You can explain to your fiance your parent’s budget and agree on a 50/50 split of the 110 invites. No more funds to the budget and neither you nor your parents will dictate how him and his family will dole out invites for his 55.
Honestly, I do not see the problem. You say that you and your fiance agreed on 75 people or 110 invites. Then why does it matter how many friends his parents invites if the overall guest list size doesn’t increase. Does his parent’s friends impact your parents four or friends that are super close to you? If your fiance is willing to invite less friends of his to accomodate his parents then so be it. It’s his choice.
Post # 12
cbj9: I find it unreasonable for your FI or his parents to expect an unlimited number of invitations under any circumstances.
You and your FI along with your parents get to detemine the number of invitations you will offer his parents. If you want to keep things equitable with your parents than give them the same number of invitations. This isn’t “penalizing them” and it’s frankly outrageous that your FI thinks it’s up to your parents to foot the bill for however many guests his parents want to invite.
His parents do not owe you or your parents to contribute financially to the wedding but in turn that means that they also don’t get to call the shots when it comes to matters of budget.
Tell your FI that if he wishes to offer his parents more invitations than he either needs to cut people from his side of the list or he and/or his parents need to pay for those seats.
I would advise offering them the number of invitations you can offer – say four. If they object, tell them that is what your budget allows. They can either offer to pay for additional guests (if you are even willing and able to allow them that option) or not.
Post # 13
Is the constraint financial, or is it the space? If it’s the space, you obviously need to communicate with his parents about your need to limit the guest list. You just can’t fit more people, and you need to be sure immediate family and close friends are included. That shouldn’t mean cutting out all of their friends, but possibly paring it down somewhat.
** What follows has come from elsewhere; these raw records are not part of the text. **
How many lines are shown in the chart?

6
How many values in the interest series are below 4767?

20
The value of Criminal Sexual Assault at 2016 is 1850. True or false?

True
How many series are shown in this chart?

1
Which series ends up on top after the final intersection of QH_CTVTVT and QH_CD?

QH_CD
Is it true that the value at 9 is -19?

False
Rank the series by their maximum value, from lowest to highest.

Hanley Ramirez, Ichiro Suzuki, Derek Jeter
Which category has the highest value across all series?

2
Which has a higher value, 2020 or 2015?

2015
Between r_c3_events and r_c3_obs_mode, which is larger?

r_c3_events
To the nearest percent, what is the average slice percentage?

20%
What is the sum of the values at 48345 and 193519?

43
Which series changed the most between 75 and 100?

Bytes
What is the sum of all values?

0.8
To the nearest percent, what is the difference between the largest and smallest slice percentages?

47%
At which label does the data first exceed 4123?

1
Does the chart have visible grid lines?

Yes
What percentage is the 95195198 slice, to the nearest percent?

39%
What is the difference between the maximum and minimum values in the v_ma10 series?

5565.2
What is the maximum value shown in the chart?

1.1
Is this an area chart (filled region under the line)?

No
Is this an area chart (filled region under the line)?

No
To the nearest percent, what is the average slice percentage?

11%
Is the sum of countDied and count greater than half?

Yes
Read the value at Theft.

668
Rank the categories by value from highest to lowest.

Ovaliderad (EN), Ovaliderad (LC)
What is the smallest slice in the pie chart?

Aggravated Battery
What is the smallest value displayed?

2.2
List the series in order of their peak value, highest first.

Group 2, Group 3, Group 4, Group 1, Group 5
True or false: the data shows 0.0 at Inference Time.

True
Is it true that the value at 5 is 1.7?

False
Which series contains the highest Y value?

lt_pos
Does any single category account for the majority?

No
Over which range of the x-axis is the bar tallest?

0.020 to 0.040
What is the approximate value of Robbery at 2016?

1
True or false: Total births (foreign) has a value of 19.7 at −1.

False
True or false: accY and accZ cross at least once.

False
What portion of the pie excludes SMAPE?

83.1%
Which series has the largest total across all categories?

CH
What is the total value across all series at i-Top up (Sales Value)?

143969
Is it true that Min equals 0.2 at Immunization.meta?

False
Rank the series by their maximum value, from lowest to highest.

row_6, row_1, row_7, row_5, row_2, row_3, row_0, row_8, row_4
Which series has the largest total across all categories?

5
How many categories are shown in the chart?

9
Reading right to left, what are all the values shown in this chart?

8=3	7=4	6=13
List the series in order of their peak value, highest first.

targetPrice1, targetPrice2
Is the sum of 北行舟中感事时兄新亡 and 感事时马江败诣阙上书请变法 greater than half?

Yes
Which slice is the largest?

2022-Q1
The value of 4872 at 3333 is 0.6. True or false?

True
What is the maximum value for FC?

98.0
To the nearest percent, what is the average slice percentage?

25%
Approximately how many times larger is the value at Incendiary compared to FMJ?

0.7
If it’s financial, I think then you can have a broader conversation. If they’re able to help support the costs of the extra guests, I think it would be kind to invite them.
Post # 14
We set ground rules with our parents
– They were allowed 1 couple/ friend that we’ve never met or that we didn’t consider adding to the list ourselves. Otherwise, if we don’t know them, we don’t feel they belong at OUR wedding.
-Family members: they could send us all the family members they wanted to invite, but we were going to veto certain family members (due to drama or true lack of relationship) and they would have to accept it.
My FI’s mom ended up sending a pretty complete family invite list even though FI has little to no relationship with almost all of them. We ended up inviting them all because his side was already pretty uneven (I have a big family, and a large group of friends).
Also should mention, that I insisted on inviting out of town family to the rehearsal dinner (which FILs are paying for) and they did not push back on me, even though they only have 2 family members coming and is not the tradition where they’re from to invite non-wedding party/immediate family. I like to think that’s because we were fair to them about the family we inviited to the wedding knowing my FI doesn’t really care for them much.
So, my point is, set rules, but be fair. But 15 couples that you wouldn’t have added to the list yourself, but not contributing? They’re being TERRIBLY selfish
Post # 15
Fortunately we’ve not had this problem, but my mother explained the way they did it at their wedding – each set of parents was told they have a certain number of people they could invite. I think they split it up evenly (ie the couple invite 30 people, the groom’s parents invite 30, bride’s parents invite 30). They can choose to assign those people however they like, and it takes you out of the worry of having to decide who is important and who is not.